## What the task asks
How many lines in this material include the string "août"? Answer with the number and nothing further.
[Opening Supplied data section]
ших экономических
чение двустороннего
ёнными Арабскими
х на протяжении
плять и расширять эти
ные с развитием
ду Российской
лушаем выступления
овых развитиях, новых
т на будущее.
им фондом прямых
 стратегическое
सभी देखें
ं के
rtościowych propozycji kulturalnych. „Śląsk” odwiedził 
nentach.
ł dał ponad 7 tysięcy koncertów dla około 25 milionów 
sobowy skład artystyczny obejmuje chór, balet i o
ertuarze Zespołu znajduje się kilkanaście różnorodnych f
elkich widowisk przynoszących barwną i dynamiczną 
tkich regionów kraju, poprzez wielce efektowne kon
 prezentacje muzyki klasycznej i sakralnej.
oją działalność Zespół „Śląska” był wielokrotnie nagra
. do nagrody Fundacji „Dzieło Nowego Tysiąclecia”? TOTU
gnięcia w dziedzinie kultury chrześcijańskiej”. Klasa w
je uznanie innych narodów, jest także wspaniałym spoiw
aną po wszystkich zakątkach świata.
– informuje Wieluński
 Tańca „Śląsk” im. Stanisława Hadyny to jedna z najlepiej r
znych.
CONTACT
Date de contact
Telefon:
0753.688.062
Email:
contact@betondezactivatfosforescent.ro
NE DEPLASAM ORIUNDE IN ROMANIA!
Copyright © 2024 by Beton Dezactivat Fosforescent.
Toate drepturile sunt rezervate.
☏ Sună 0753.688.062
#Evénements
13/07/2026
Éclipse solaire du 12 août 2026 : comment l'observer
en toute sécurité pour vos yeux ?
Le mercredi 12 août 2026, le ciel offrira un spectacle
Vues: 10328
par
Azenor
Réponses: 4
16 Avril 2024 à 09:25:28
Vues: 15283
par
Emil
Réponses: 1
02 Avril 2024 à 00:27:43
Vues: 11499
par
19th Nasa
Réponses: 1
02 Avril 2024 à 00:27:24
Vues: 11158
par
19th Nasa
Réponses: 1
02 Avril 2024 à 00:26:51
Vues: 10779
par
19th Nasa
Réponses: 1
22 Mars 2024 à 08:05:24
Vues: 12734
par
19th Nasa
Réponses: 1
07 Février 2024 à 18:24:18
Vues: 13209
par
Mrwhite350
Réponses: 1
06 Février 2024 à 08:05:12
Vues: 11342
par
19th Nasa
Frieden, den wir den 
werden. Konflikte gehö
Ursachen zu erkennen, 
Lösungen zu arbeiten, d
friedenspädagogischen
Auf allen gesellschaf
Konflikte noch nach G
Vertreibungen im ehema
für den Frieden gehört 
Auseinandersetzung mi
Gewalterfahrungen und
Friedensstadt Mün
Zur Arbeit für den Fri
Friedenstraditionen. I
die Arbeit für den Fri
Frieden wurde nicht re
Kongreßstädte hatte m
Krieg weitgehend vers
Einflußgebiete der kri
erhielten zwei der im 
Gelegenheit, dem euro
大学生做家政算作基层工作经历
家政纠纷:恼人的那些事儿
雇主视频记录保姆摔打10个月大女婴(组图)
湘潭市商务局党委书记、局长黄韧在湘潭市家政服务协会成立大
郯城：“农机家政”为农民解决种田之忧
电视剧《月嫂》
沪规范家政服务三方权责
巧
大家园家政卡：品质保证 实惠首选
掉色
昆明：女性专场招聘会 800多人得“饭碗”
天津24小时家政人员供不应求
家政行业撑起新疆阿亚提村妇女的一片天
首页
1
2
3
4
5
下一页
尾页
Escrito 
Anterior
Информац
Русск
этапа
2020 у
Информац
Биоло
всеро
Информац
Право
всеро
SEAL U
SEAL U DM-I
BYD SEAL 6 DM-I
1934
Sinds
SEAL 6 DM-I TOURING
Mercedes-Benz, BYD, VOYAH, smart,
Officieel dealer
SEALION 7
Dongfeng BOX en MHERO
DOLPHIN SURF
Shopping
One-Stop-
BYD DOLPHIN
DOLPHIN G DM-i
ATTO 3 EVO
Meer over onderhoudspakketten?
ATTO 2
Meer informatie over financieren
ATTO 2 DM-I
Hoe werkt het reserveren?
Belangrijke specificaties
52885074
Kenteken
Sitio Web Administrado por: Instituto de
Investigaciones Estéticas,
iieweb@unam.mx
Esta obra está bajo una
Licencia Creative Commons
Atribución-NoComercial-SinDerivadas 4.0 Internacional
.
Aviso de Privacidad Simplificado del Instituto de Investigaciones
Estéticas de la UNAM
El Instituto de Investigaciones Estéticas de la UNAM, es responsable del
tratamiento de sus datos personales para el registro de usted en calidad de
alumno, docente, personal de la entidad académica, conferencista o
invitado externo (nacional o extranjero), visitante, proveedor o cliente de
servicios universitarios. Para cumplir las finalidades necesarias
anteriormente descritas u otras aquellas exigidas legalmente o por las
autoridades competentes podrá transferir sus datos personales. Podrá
[Closing Supplied data section]
## Exercise result
2